For some reason, this sub forum defaults to only showing the last 45 days of posts; I have asked Kung to look into this, but until then;

Go to the bottom of the page, on the left side is "Display Options"

Make "From The " be "Beginning", then click "Show Threads" .

Hope this helps.

Matt


----------



## calliemoonbeam (Aug 7, 2007)

Apparently it's only some people having problems Matt. When mentioned before and right now, I've checked my display and it does now and has always shown from "the beginning", and I show four pages of posts, with the earliest one dated 04/22/13. 

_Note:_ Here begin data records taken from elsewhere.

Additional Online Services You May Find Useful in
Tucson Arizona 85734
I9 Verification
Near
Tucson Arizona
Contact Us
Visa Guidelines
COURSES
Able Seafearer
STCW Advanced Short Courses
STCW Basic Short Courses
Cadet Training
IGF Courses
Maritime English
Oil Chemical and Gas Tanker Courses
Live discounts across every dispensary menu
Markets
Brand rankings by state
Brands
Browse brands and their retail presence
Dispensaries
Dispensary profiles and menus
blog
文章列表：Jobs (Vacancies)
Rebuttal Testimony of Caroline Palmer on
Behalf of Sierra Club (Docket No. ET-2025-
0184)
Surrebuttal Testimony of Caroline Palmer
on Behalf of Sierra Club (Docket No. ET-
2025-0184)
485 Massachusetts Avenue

I didn't and have never changed a thing since this forum was created, and I've never had a problem with this. :shrug: Don't know if that helps or not, lol, but there it is.


----------



## Roadking (Oct 8, 2009)

Thanks callie... Heck, I'm the mod and I have to re-up the settings each visit. Hope Kung has a fix for it...until then...lather, rinse, repeat...LOL!

Matt


----------



## Kung (Jan 19, 2004)

Ok, unsure how this happened, but the default under viewing age for this forum in the admin panel was set to 45 days. I set it to 'View all threads.'

Let me know if it works.


----------



## Roadking (Oct 8, 2009)

Works, thanks.

Matt


----------